- _Text_:
>> start

# CMHR Auction---new idea



## kaykay (Aug 20, 2003)

We have had some trouble getting the auction items shipped out in a timely manner. We are now thinking of having the donated items sent to CMHR and then put on the auction. Then CMHR will ship the items out when payment is made. The only thing I dont like about this is it means shipping a total of 3 times instead of 2. Any other ideas???


----------



## Sterling (Aug 20, 2003)

Awwww thats ashame!!!! Immediately after I got info on who won my item I shipped it out that day! The post office is like 2 minutes down the road from me....if I come up with any ideas I will surely post them.

Was wondering also and maybe cathyjo can answer this. I sent in another donated item for "Teddy's" auction. How long before it's posted? Do you need to get up a few before they're posted like all at the same time?


----------



## mountain_waif (Aug 20, 2003)

.....


----------



## kaykay (Aug 22, 2003)

Cathy does have a huge job tracking the auction and I am trying to think of another way to do it. I do think Mary Lou is right though and we should stop loading items right now until after all the Nationals are over. We just arent getting enough bids right now and as she pointed out fall will be a much better time to sell items.


----------



## SWA (Aug 22, 2003)

I know what a huge task Cathy Jo has on her hands. I hope not to impose, but I donated and item way back at the very first auction for CMHR...I was never able to find out who won that one, and I still have my item.

No rush on my part, as I'm leaving for out of town for a week, but if in the off chance anyone may be able to find out "who" won my Easter Parade Set...I'd love to send it to them. I just don't know "who" it's supposed to go to?




:

When ever Cathy has a chance to catch her breath, perhaps when I return home next week, we can get together and I can get this out to them?


----------



## Sterling (Aug 22, 2003)

>> end

- _Task prompt_:
In the auction thread, what drawback does kaykay see in having donated items sent to CMHR first?

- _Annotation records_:
>> start

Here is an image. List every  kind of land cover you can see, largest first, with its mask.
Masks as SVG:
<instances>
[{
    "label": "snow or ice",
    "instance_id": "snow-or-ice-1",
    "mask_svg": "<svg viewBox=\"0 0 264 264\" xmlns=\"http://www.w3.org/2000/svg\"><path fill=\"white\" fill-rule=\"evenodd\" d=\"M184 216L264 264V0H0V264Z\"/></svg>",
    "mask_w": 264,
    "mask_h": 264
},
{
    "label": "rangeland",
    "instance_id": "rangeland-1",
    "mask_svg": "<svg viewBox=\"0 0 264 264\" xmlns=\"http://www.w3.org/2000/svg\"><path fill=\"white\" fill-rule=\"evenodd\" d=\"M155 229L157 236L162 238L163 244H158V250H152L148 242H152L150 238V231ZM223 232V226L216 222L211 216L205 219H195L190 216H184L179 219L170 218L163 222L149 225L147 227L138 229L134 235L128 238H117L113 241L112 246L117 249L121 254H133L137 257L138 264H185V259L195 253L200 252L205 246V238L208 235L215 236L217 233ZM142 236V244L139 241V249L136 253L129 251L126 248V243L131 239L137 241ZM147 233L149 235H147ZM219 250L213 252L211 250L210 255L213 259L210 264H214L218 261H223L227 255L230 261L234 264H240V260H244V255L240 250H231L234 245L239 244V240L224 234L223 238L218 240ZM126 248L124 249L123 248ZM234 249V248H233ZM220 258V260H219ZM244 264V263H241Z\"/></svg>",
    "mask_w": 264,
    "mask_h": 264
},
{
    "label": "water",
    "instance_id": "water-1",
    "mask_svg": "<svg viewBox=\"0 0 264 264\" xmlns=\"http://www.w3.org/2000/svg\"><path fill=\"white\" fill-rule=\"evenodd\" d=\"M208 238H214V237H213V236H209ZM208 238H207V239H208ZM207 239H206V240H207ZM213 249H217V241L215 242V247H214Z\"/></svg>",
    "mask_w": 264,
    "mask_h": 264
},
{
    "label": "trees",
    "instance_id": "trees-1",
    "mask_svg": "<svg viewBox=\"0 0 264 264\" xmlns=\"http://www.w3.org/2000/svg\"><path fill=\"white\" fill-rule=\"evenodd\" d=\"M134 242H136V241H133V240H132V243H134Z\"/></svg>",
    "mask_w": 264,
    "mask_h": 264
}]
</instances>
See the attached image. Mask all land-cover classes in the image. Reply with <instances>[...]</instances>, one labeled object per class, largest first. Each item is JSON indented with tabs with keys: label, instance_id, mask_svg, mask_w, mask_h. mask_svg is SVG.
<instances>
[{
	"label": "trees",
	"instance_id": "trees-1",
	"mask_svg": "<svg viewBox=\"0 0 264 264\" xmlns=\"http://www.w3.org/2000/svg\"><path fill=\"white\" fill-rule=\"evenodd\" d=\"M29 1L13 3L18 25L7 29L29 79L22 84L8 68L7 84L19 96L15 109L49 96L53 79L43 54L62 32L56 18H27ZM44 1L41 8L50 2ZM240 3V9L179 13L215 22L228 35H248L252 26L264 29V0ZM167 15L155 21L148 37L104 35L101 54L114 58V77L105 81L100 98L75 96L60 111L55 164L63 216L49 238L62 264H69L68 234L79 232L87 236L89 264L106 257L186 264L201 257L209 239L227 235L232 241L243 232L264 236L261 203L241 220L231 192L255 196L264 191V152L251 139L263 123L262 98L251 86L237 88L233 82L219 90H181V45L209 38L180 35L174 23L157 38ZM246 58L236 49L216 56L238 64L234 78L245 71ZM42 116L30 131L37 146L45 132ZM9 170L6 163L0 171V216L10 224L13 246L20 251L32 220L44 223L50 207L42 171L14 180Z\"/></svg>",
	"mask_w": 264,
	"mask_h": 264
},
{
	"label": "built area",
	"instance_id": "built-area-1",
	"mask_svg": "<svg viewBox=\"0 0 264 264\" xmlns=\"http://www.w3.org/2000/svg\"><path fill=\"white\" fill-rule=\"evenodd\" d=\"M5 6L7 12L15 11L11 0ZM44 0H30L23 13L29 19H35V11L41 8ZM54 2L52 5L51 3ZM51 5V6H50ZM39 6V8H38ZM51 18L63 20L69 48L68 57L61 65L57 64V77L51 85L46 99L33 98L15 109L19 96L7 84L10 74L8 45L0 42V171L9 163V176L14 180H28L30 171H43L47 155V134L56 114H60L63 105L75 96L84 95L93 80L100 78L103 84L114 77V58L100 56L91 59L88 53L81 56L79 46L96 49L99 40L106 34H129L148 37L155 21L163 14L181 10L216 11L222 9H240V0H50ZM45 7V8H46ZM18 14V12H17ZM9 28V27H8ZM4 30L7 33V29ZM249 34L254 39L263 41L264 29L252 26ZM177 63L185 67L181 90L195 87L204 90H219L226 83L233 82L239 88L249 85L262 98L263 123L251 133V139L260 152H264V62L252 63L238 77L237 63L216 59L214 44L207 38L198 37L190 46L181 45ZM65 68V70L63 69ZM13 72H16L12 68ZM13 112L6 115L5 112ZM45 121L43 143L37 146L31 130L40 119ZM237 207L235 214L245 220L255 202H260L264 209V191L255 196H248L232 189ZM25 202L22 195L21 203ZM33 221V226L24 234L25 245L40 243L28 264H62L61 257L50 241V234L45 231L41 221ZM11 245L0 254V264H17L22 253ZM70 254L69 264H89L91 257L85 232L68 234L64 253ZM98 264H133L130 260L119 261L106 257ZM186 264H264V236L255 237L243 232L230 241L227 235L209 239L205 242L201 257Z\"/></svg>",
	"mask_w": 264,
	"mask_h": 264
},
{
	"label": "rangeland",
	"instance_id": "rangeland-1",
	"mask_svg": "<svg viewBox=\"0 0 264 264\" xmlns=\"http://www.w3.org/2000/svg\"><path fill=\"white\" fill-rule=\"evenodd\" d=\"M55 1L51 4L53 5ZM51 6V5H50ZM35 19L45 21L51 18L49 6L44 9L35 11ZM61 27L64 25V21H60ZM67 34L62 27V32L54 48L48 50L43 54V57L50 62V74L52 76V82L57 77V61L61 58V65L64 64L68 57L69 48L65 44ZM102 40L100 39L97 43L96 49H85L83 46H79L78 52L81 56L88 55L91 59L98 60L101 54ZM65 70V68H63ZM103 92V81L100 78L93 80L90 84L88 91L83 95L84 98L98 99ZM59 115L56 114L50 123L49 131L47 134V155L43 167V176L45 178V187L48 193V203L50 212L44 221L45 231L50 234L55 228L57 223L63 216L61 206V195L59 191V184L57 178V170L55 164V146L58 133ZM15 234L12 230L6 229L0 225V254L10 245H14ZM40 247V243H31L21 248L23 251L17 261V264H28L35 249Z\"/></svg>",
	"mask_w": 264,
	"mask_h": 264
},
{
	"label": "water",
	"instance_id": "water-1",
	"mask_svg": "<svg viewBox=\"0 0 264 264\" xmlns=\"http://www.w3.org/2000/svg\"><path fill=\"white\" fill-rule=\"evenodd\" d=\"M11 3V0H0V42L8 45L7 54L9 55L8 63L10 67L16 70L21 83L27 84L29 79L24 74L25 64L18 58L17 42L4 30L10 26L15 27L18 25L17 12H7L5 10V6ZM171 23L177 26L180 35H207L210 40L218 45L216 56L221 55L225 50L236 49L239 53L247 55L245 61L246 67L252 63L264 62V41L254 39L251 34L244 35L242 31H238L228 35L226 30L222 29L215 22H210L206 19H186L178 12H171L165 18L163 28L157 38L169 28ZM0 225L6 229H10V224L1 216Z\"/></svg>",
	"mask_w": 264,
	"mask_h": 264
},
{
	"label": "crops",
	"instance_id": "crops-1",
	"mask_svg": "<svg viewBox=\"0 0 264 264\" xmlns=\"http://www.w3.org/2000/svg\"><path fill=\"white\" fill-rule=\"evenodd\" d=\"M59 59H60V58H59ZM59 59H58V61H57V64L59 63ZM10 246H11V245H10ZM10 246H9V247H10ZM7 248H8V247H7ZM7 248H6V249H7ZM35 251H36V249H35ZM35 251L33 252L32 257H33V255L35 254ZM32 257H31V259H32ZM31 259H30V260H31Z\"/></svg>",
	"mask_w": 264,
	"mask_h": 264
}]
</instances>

>> end

- _Task answer_:
It means shipping a total of three times instead of two.